Concorso docenti, dal 2025 addio alle crocette nei test: si torna alle domande aperte

L’annuncio del ministro Patrizio Bianchi oggi in audizione in Parlamento: le selezioni degli insegnanti previste nel 2024 saranno le ultime in cui si utilizzerà il sistema dei test a risposta multipla tanto criticato dai sindacati durante l’ultima infornata di concorsi a causa dei tanti errori riscontrati nelle domande.

I quiz a crocette per i concorsi dei docenti scompariranno a partire dal 2025. Ad assicurarlo è stato il ministro dell’Istruzione, Patrizio Bianchi, durante un’audizione alle Commissioni riunite Affari costituzionali e Istruzione sulle misure di attuazione del PNRR. Un momento utilizzato anche per fare il punto sulle strategie messe in campo e sugli obiettivi raggiunti durante l’ultimo periodo soprattutto sul fronte del reclutamento dei docenti, vera spina nel fianco del Ministero tanto che per lunedì 30 maggio è in programma uno sciopero generale che rischia di provocare non pochi problemi.

“Entro il 2024 verranno assunti 70 mila insegnanti come ci è stato chiesto dalla Commissione europea per conseguire gli obiettivi del PNRR; lo scorso anno ne sono stati assunti 57 mila e quest’anno saranno altri 61 mila – ha ribadito Bianchi – Poi abbiamo ragionato sulla formazione continua che riguarda soprattutto il digitale: formeremo 650 mila persone, non solo alla parte tecnica ma per fare sì che gli insegnanti guidino i ragazzi ad un uso critico del digitale, li mettano in guardia sui rischi del web e sui nuovi linguaggi.
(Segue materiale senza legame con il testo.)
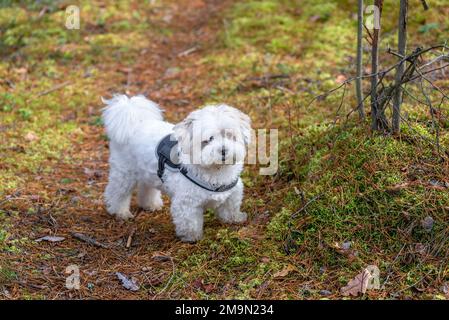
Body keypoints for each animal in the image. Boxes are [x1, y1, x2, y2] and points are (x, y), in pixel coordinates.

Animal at [100, 95, 250, 242]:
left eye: (229, 135)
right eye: (209, 139)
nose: (224, 150)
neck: (217, 169)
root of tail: (135, 123)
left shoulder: (233, 193)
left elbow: (230, 208)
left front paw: (235, 219)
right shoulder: (186, 204)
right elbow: (190, 223)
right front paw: (191, 237)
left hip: (148, 173)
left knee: (146, 188)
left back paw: (150, 204)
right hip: (124, 173)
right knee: (116, 193)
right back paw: (120, 212)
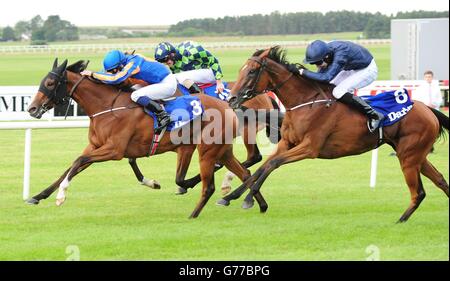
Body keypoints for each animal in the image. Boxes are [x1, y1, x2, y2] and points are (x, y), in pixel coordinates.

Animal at [25, 58, 268, 218]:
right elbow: (71, 167)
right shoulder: (95, 146)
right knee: (245, 172)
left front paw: (61, 196)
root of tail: (227, 105)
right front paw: (38, 195)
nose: (32, 108)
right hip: (221, 149)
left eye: (49, 83)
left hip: (208, 148)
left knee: (221, 176)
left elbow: (78, 162)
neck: (107, 106)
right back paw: (257, 204)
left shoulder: (114, 150)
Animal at [217, 45, 446, 221]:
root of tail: (428, 109)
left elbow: (272, 163)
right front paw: (230, 197)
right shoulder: (287, 143)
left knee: (419, 192)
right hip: (414, 155)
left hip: (408, 156)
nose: (232, 98)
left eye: (251, 72)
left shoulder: (309, 148)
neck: (305, 103)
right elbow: (261, 167)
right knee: (440, 180)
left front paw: (248, 199)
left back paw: (401, 220)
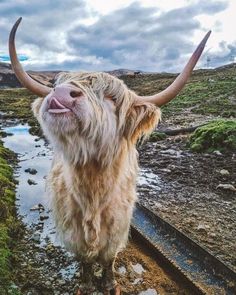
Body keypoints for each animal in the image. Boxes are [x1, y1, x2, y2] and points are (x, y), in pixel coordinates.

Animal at [8, 17, 210, 294]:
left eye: (111, 97)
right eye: (57, 85)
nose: (60, 94)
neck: (92, 187)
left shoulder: (117, 226)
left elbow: (108, 258)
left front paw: (109, 284)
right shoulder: (72, 228)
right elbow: (84, 258)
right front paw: (84, 283)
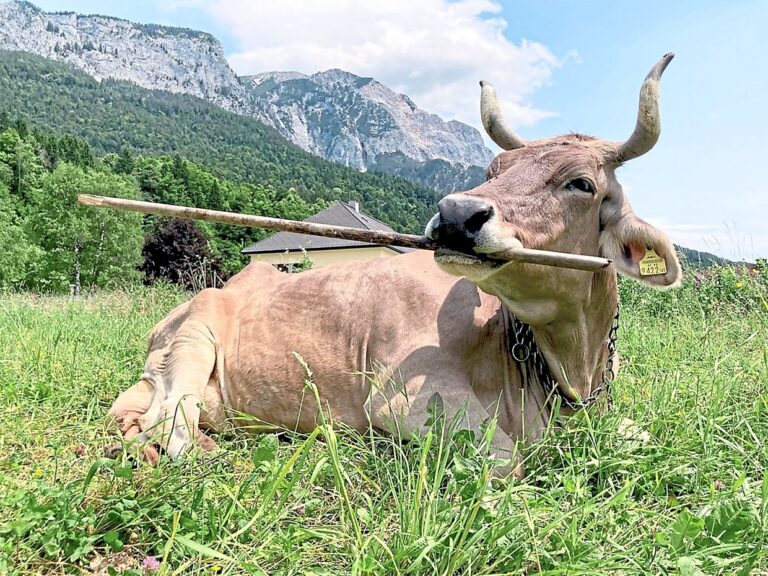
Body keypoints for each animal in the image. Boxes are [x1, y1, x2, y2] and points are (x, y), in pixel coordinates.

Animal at [106, 54, 681, 476]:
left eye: (581, 183)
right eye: (493, 170)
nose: (456, 214)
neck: (569, 372)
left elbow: (647, 434)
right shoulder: (404, 400)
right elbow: (507, 460)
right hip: (194, 338)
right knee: (169, 426)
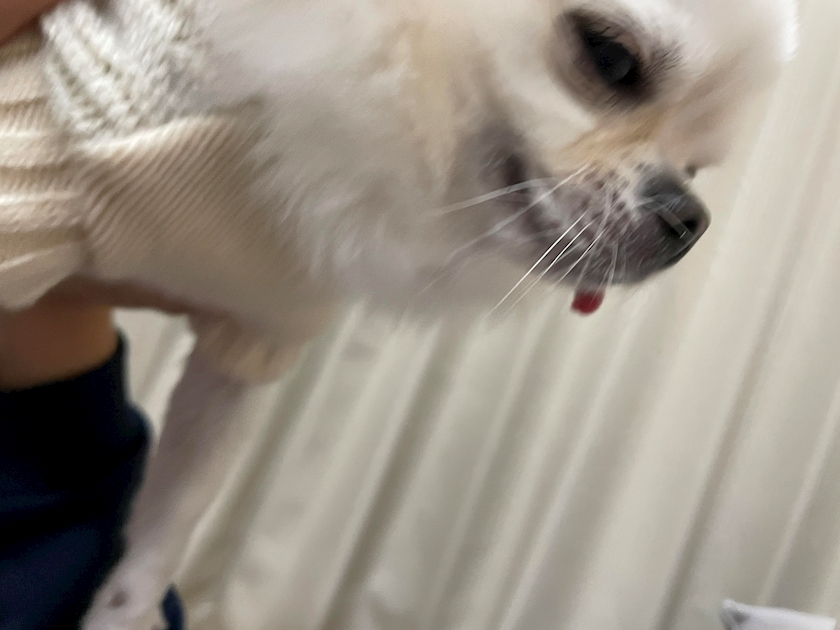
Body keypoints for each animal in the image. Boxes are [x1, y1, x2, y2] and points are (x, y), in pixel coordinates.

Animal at [66, 0, 797, 626]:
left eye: (697, 169)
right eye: (612, 57)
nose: (690, 219)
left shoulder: (249, 343)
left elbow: (168, 524)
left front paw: (121, 616)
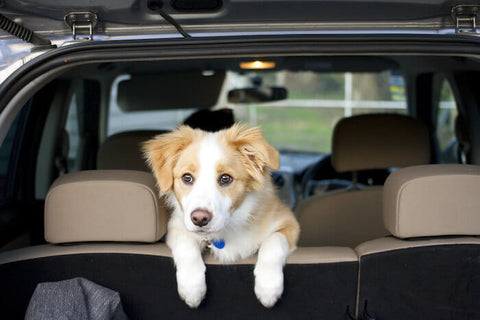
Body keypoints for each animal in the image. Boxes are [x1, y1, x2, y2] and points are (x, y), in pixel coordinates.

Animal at [142, 124, 300, 308]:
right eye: (187, 178)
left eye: (225, 178)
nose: (200, 219)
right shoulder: (177, 226)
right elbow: (186, 244)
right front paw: (192, 287)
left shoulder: (289, 222)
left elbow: (274, 242)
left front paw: (268, 286)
Abbiamo già investito 10 mld e creeremo 200 mila aule STEM”.

“Abbiamo fissato un percorso standard per chi vorrà fare l’insegnante – la magistrale più 60 crediti che saranno anche di pedagogia, didattica della materia specifica e di tirocinio -. Questo sarà un percorso abilitante e ci sarà poi il concorso; una commissione ci dirà come farli; dal 2025 torneremo alle domande aperte”, ha aggiunto Bianchi, decretando così la fine del sistema a crocette che tante polemiche ha sollevato soprattutto per quel che riguarda gli ultimi concorsi che si sono svolti nei mesi scorsi.  
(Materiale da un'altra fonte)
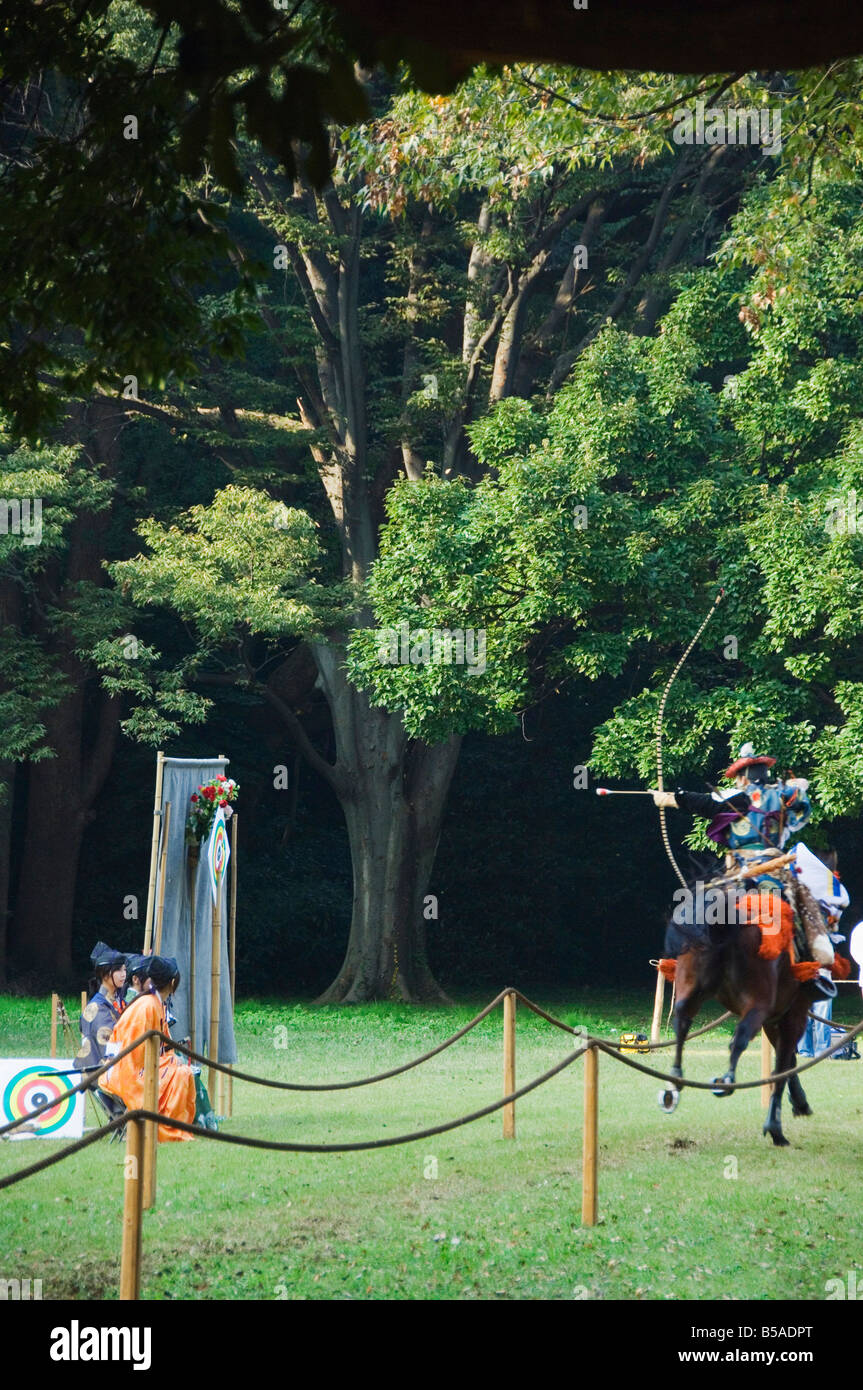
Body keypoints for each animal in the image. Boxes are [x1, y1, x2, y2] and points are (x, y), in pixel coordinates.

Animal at [655, 867, 817, 1150]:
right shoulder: (791, 1014)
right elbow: (783, 1065)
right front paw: (777, 1126)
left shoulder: (774, 1018)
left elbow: (786, 1060)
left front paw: (797, 1103)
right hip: (758, 1003)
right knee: (739, 1037)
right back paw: (727, 1081)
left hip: (692, 985)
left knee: (682, 1020)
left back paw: (675, 1080)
“La scuola primaria è il nostro pezzo forte, qui abbiamo superato il vincolo disciplinare, e ora, grazie all’intervento che abbiamo fatto sulle scienze motorie, ci sarà nelle scuole elementari un esperto di scienze motorie che entrerà nel gruppo didattico. Bisognerà fare un intervento sulla scuola secondaria di primo e secondo grado. Oggi la media di alunni per classe, in Italia, è sotto i 20. E a causa della denatalità, da qui a vent’anni la vera emergenza non saranno le classi pollaio ma il fatto di non riuscire più a formare le prime. Stiamo portando tutte le classi su una media di 18-20 alunni per classe. Abbiamo un accordo con il Mef: fino al 2026 il numero di docenti rimarrà fisso, poi le stesse risorse saranno comunque investite per la scuola” ha concluso Bianchi.